Bright Kid Acting Up, Underachieving or Shutting Down?

Jacqui Byrne
Is it a behavior problem – or an identity crisis?
Do you have a child who seems smart, yet is struggling at school? Maybe your child is refusing schoolwork – or even school itself. Maybe your child’s grades don’t seem to reflect their true abilities. Or maybe you’ve been getting calls from the school describing your child as disruptive, disrespectful, or careless.
 
When the adults in a child’s life see these kinds of behaviors, they may interpret it as defiance, laziness or perhaps hormones run amock. But there may be something else going on – especially if the student is intellectually gifted. (It’s not always obvious who is gifted, so if the description above resonated with you – keep reading!). 
During childhood, gifted kids become accustomed to having new skills come easily on the first try; thinking of themselves as the smart kid; being admired. And over time, this experience can become a deeply ingrained part of their sense of self – their internal understanding of “This is who I am.” 
 
But sometimes, a gifted student may also have a hidden challenge – such as a neurological, social-emotional or learning difference or disability. This is described as “twice-exceptional,” or “2e.”

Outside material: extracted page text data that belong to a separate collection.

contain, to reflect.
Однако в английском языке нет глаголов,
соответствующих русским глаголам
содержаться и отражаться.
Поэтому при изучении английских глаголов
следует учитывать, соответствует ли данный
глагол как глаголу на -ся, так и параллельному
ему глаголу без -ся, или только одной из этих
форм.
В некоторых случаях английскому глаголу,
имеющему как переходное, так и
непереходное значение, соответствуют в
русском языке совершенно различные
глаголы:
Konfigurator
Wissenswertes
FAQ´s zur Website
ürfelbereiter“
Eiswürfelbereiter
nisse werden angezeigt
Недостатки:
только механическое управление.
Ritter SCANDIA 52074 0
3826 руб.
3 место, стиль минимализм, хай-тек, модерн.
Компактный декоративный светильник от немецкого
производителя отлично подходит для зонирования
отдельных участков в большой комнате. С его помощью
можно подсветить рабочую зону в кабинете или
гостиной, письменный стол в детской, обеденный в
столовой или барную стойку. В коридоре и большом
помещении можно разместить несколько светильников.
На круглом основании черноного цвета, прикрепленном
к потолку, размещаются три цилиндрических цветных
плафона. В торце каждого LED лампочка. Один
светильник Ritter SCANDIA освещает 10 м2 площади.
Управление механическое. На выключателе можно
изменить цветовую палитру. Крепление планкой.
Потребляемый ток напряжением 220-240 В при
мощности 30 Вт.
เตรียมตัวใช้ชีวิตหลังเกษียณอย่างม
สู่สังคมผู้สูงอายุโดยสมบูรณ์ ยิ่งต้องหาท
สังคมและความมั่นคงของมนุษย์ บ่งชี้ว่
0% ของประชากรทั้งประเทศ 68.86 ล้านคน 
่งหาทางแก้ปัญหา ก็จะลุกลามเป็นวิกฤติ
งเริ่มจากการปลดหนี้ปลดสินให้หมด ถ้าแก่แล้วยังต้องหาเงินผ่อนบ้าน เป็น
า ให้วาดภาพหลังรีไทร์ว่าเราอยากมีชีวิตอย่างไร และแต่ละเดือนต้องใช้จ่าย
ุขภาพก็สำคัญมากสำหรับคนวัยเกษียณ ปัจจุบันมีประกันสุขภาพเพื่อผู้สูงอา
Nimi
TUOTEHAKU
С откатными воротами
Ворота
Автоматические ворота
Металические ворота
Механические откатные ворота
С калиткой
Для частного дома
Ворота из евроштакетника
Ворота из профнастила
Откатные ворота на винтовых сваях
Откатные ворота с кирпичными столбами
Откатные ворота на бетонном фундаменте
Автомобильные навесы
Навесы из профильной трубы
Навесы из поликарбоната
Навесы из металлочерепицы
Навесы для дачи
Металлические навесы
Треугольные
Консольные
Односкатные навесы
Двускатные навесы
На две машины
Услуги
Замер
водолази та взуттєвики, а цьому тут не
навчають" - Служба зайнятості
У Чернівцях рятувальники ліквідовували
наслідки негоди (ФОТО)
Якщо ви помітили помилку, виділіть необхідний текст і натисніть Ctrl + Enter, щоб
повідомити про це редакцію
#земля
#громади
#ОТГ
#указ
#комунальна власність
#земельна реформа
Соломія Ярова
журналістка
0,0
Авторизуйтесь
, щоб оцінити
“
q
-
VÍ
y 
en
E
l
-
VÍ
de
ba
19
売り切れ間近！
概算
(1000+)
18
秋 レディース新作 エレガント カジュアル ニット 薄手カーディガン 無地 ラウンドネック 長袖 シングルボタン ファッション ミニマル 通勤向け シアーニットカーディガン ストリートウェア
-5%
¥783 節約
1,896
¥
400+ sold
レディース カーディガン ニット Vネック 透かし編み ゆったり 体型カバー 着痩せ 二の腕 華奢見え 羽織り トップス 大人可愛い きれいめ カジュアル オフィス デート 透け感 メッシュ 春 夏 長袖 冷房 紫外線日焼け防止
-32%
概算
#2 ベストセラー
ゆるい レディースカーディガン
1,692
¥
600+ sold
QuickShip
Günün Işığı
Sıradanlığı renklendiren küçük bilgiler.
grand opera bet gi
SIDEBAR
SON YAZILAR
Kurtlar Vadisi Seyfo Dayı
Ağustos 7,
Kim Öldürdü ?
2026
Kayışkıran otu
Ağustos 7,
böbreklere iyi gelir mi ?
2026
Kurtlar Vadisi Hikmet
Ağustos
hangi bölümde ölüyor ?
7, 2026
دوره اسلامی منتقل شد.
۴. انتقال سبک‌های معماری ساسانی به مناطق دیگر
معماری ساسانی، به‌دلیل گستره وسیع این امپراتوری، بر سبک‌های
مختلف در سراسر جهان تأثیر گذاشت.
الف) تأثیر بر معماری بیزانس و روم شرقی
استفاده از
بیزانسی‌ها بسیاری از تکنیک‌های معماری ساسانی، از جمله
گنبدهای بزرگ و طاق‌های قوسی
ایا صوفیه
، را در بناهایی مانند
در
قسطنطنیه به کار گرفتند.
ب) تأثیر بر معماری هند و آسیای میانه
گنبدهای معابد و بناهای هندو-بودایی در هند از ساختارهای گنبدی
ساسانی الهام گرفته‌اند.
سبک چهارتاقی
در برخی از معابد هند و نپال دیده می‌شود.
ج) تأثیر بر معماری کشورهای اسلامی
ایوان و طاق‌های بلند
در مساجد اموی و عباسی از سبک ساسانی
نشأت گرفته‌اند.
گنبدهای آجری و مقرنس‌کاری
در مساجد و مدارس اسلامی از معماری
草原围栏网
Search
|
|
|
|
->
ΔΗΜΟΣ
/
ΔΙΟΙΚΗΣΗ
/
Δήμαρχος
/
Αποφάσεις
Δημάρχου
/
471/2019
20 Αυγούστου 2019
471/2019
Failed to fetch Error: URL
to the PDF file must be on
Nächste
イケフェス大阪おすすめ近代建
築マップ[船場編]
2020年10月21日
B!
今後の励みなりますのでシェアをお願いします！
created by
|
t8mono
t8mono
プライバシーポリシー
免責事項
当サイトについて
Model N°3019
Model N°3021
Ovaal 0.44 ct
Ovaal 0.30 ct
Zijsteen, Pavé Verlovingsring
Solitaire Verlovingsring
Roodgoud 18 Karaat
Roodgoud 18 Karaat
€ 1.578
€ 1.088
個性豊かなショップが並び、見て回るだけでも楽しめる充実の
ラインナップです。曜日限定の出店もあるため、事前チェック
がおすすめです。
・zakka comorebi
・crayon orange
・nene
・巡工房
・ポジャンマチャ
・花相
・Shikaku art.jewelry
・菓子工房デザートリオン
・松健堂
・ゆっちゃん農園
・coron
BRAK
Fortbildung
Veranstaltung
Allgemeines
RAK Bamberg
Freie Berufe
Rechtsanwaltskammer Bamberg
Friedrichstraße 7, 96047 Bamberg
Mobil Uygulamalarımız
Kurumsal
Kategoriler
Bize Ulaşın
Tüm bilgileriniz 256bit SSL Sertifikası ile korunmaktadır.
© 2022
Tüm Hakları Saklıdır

And as these kids advance through school, sometimes things can start to shift. Demands increase. There’s more to manage independently. And subjects become too complex to grasp on the first try. There’s a learning curve, even for really smart kids. 
 
And suddenly, perhaps for the first time, that bright child may start to fall behind the more typically developing kids – kids who’ve had a lifetime’s worth of practice at persevering through a learning curve.

The gifted child may have no experience with that kind of struggle – and may wonder why it looks so easy for everyone else.
 
That gifted child has just entered uncharted territory – and there’s far more at stake than just grades. 

Suddenly, they may be wondering if everything they thought they knew about themselves was wrong. They may fear they’ve been lied to all their lives – or that they’ve been lying to themselves. 
 
Harder still, they may have internalized the idea that their talent was what gave them value. Their gifts were what made them worthy. Worthy of admiration. Worthy of love.

Calling one’s entire sense of self-worth into question is not merely uncomfortable – it’s destabilizing. And the response can be dramatic.
 
In my near-decade at the helm of a school for the gifted and 2e, I’ve most often observed this playing out in one of two ways:
 
They may feel compelled to defend that identity at all costs. 
This can look like refusing to risk trying things that seem challenging in order to preserve their “record”; making excuses; creating diversions, such as disruptive behaviors to avoid facing difficult tasks; or even cheating.

Or they may forsake that former identity entirely.
“I’m not who we all thought I was,” the thinking goes. “I guess I’m not smart after all, so I’m not even going to try.” This can look like disengagement; listlessness; even shutting down.
 
So if you have a really bright kid who is presenting in any of the ways above, consider this possibility: What you’re seeing is not a behavior problem – it’s an identity crisis*
 
And what’s even more painful is that at the same time they’re suffering through this identity crisis, they may also be:

  • Trying as hard as they can, yet being accused of not trying.
  • Being mislabeled as a behavior problem 
  • Receiving inappropriate placements and/or insufficient supports. 
 
They may be struggling with a workload demand that is too high, in which they grasp the content but their executive functioning skills can’t keep up. Or they may be enduring unchallenging, low-level content that fails to stimulate their intellect. And in either case, they may lack any intellectual peers who can engage at their level.
 
The result is that they may feel:
  • Misunderstood
  • Wrongly accused
  • Isolated
  • Gaslighted

If that were your experience, how would you behave?
 
So if you have a bright kid whose current school performance or behaviors don’t seem to accurately reflect their abilities, before allowing them to be labeled, dig deeper – you may find there is more going on than you realized.

*(If you’re anything like my 2e students, you’ll be quick to point out that the term ‘identity crisis’ originated as one of Erikson’s stages of development. I am, of course, using the more popular modern usage here, as defined in Merriam-Webster.)